GCSA on smoothxg GFAs

[fbemm]

Dear Erik,

I am trying to GCSA index a graph from edyeet->seqwish->smoothxg->vg view->vg prune -r.

Input are 3 small genomes (<100Mb), each with around 40 "contigs". The graph has 190k segments and 240k edges.

Running vg index to generate the gcsa index results in very large tmp files (>2Tb) and practically does not finish.

I am not sure where to start digging at the moment. I am trying to index the seqwish output now directly.

Bests, F

[ekg]

Yes, that makes sense. I think you're probably running across a lot of bubbles during the kmer generation. This is the basic flaw of the GCSA2 indexing strategy, at least as it's currently implemented. (We might simplify things for ourselves by just indexing the actual paths directly rather than the graph and its implied recombinations..)

It's worth trying to get this to work though.
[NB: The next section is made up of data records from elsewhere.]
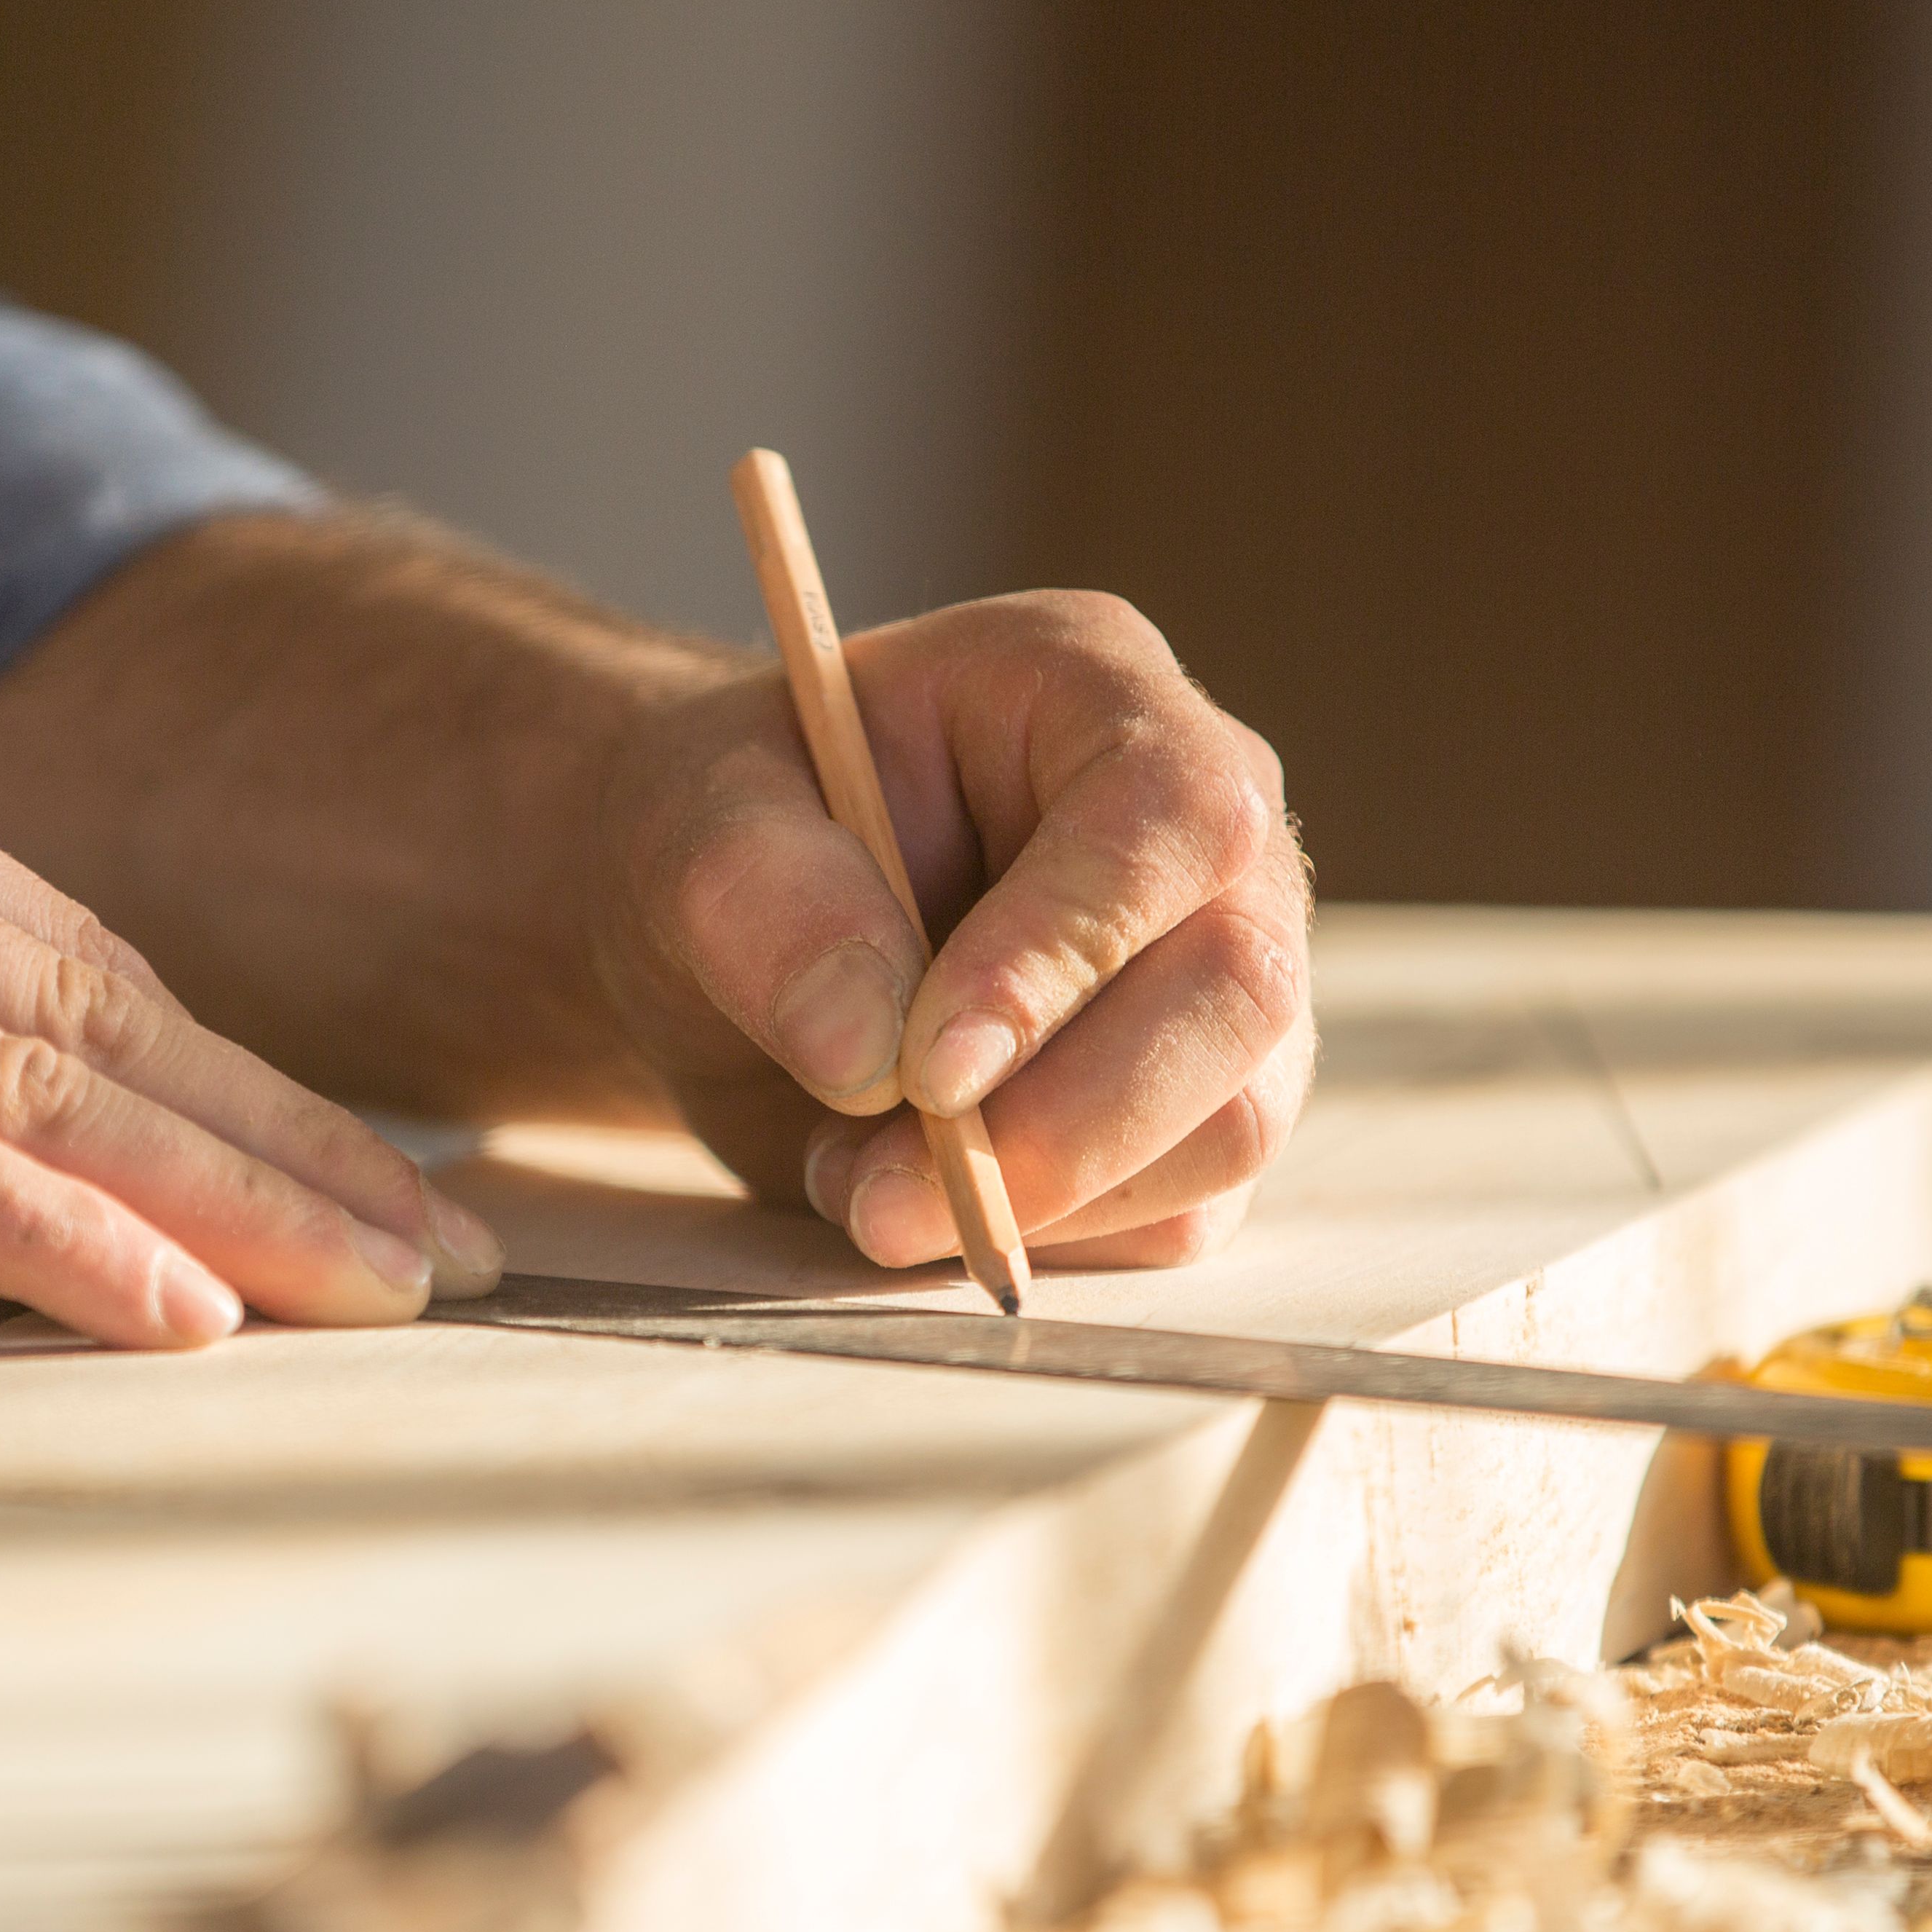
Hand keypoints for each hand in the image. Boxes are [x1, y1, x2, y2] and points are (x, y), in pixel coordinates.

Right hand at [0, 713, 499, 1344]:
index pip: (66, 950)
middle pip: (105, 1007)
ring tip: (386, 1296)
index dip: (226, 1069)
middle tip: (445, 1243)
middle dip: (293, 1135)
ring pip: (49, 1082)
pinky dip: (66, 1243)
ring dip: (242, 1200)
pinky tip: (187, 1315)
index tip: (348, 1160)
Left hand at [589, 592, 1313, 1271]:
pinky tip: (911, 1196)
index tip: (930, 1071)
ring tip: (858, 1183)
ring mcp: (1220, 981)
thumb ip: (766, 903)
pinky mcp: (1198, 1111)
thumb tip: (869, 1056)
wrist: (736, 936)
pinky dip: (1043, 1238)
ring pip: (1230, 1123)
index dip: (1067, 952)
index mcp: (1097, 693)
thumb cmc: (731, 834)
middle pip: (1238, 989)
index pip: (1171, 814)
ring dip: (1040, 1199)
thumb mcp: (692, 823)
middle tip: (883, 1195)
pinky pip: (1180, 1213)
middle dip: (1066, 1122)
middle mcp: (1201, 836)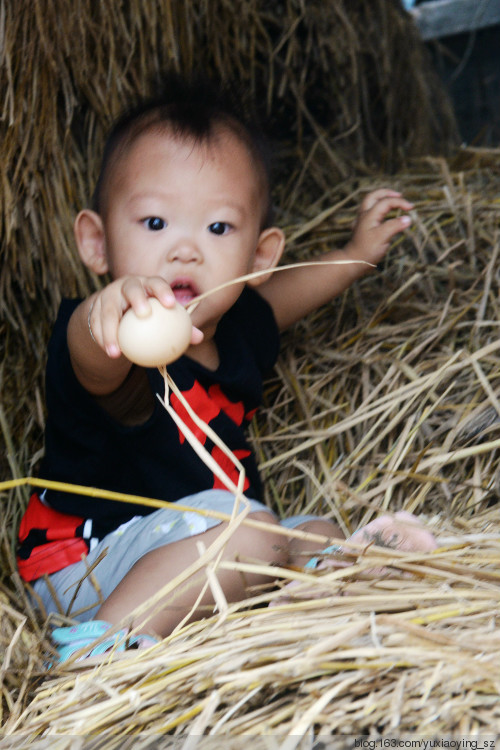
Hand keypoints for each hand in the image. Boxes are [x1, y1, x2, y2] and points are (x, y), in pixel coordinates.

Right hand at [88, 276, 202, 358]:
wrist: (119, 314)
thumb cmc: (150, 316)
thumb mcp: (163, 319)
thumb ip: (180, 327)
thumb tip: (199, 337)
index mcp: (147, 285)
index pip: (156, 283)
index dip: (163, 290)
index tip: (170, 304)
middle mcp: (127, 285)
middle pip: (131, 288)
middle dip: (137, 298)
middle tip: (144, 315)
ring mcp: (108, 295)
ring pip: (108, 310)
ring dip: (110, 331)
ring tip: (116, 352)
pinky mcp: (94, 308)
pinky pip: (95, 324)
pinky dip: (101, 338)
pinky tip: (109, 353)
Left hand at [346, 189, 412, 265]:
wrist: (352, 262)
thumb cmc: (367, 250)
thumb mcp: (383, 237)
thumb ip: (395, 226)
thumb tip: (408, 218)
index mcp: (369, 215)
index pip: (386, 201)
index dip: (400, 202)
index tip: (411, 209)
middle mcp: (364, 215)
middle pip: (374, 196)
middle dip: (387, 193)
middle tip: (399, 195)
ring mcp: (361, 221)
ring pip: (370, 203)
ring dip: (382, 199)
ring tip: (393, 201)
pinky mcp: (362, 228)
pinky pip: (369, 212)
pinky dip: (378, 208)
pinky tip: (383, 214)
Usually, by decreasing the graph complexity (with pruning) and/or reducing the GCSA2 index kmer size you can always build the index.

I think you may need to use vg prune -u, to "unfold" the reference paths in bubbles to decrease the overall complexity of the graph. @jltsiren would know

I would also just try to index with a much smaller kmer size for the GCSA2 index. For instance:

vg index -x g.xg -g g.gcsa -k 11 -X 2

This would result in a 11 * 2^2 = 44 mer index. This should be faster to make. It'll be slightly worse for mapping, but not too much worse. Remember that these are just seeds for the mapping.

[jltsiren]

This looks like the "small graph with many paths" scenario in the wiki. vg prune -u should work here.

The vg prune -r approach is only appropriate for reference+VCF graphs. It first removes complex graph regions and then restores all nodes and edges used by paths. If the graph is based on multiple sequence alignment, vg prune -r probably won't do anything.